There has been an insane amount of time that has elapsed since my last real blog entry. I have not exactly been verbally inspired. I have lots of incomplete thoughts – but they are just that.
For your enjoyment, here are some incomplete “works in progress” that go along with the “incomplete” theme (excuse the crappy cell phone photos):
You can’t tell from those paintings – but I have been VERY busy lately.
This past year I have been traveling back and fourth to NYC trying to take advantage of the time I have there while it lasts. I love the energy a big city has to offer, the culture, and craft. There is no room for mediocrity. The food is amazing, the groceries are fresh, farmers markets are abundant, the art and museums are fabulous, shopping, etc. NYC is a place that actually appreciates fine things, unique things, and will spend the money to have one-of-a-kind original items. Finally, a place that could appreciate (people like) me. A place where people appreciate a handmade hat from a milliner, or a tailored suit, or original art, artisan jewelry, fresh squeezed juice at your doorstep. I love all that specialty stuff. I love (custom) things that other people cannot find or buy. I’m not a name brand – keeping up with the Jones’ kind of gal.

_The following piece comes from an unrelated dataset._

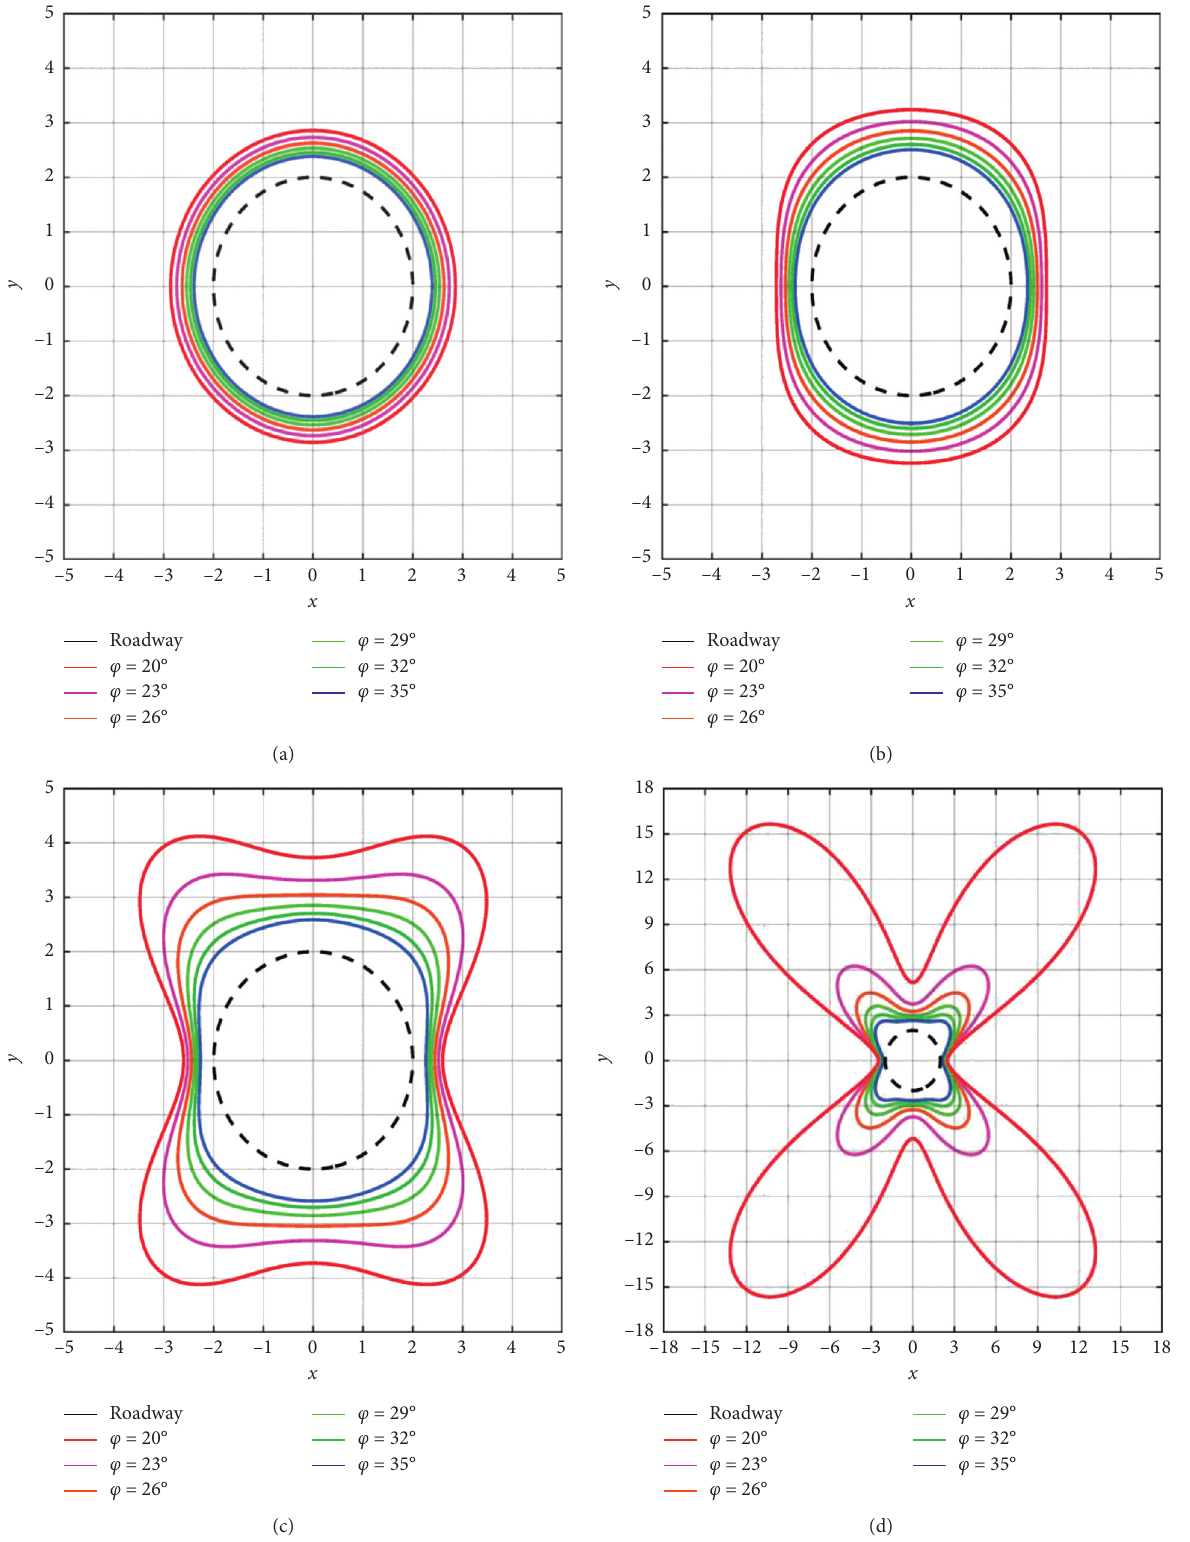
Figure 10: Plastic zone distribution characteristics for various internal friction angles. (a) λ � 1.00. (b) λ � 1.48. (c) λ � 1.96. (d) λ �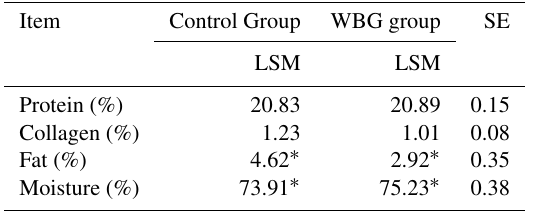
Table 6. The chemical composition of the meat of the control and WBG lambs.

Because I want to spend time in NYC, and with my boyfriend – I have stripped down to the bare necessities (so to speak): I prioritize, and only allow the crucial things, and energy consumers, in my life. I have very little free time or leisure time. I don’t socialize very much anymore. I don’t have time for drama, or quite frankly – other peoples problems at the moment. I know that sounds harsh – but it is true. I am trying to keep a home, work in my studio, maintain a good body of work, work a part time job, and maintain a relationship. I try and make my time in Florida productive, so that any free time I have – I can travel. I usually multi-task with everything I do. Hardly anything gets my full attention these days. I cannot seem to fulfill the needs of other people. When I paint – that is the only time my mind quiets down, and I relax. But is so awesome to get to do something like that that I truly love.
I had Lasik Eye surgery in January, and it took me a good two months to see perfectly clear. I was not quite prepared for that downtime. Don’t tell anyone, but I pretty much had no business driving during the whole month of February – and I am a horrible when it comes to asking others for help. I was able to work a little bit during that time, but only a few hours until I got eye fatigue and blurry vision. Thank goodness my work is a little naturally blurry looking as it is.
I have been so busy art wise that I can’t seem to catch up. I have delivered/shipped so much work to other galleries these past two months that I literally do not have anything in my studio at the moment. I paint it and immediately move it out. And of all times, it seems like I am in high demand. (which I guess is a good thing – but odd) Some people actually seem miffed that that cannot purchase a painting directly from me at the moment. They want to know “what I have in stock” – and That my studio is not open to the public right now. Those things are just not a priority at the moment, and I am having a hard time encouraging a few people understand this.
Am I tired, yes. I have needed a nap for 6 months. But I need to get back to painting – and then packing.
I sold three of my most favorite paintings this week. It is such an amazing feeling to paint something that I want – that I am proud of – that may not necessarily “match the sofa” – not exactly “main stream” or even “pretty” – but I know a lot went in to it, and I know it is some of the best quality, (not mass produced) piece of work you can get from me. That is the best feeling EVER!